- **What the exercise asks**
In the material below, the required lines run from the one containing "GLY(6): 93.7 -> 110" through the one containing "LYS(10): none -> 120". Copy those lines exactly, ends included, and nothing else.

- **Available data**
^^^^^^^^^^^^^^^^
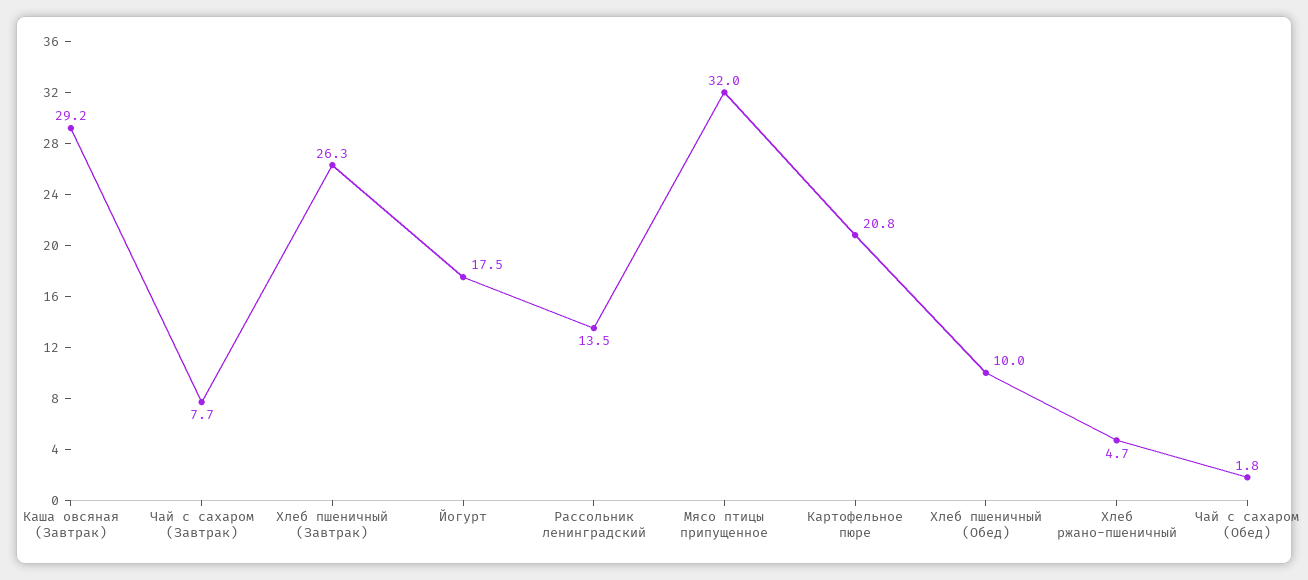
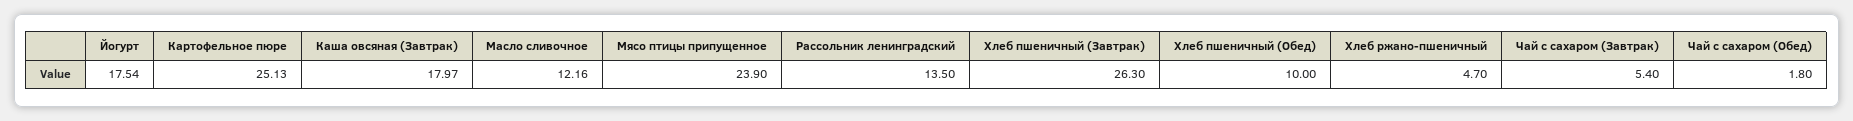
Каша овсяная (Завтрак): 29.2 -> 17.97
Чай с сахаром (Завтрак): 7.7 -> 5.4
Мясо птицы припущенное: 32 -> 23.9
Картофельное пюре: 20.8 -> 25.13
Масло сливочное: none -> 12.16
^^^^^^^^^^^^^^^^
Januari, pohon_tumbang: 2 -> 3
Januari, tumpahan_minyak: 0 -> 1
^^^^^^^^^^^^^^^^
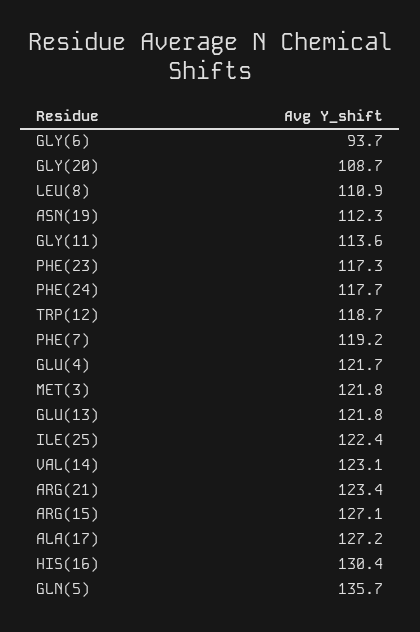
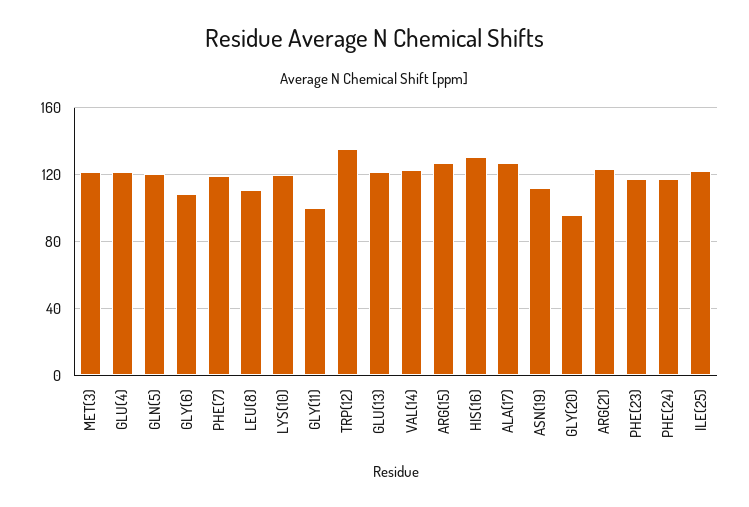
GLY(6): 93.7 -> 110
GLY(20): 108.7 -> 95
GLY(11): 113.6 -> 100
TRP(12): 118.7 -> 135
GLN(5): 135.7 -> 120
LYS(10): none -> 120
^^^^^^^^^^^^^^^^
- **Result**
GLY(6): 93.7 -> 110
GLY(20): 108.7 -> 95
GLY(11): 113.6 -> 100
TRP(12): 118.7 -> 135
GLN(5): 135.7 -> 120
LYS(10): none -> 120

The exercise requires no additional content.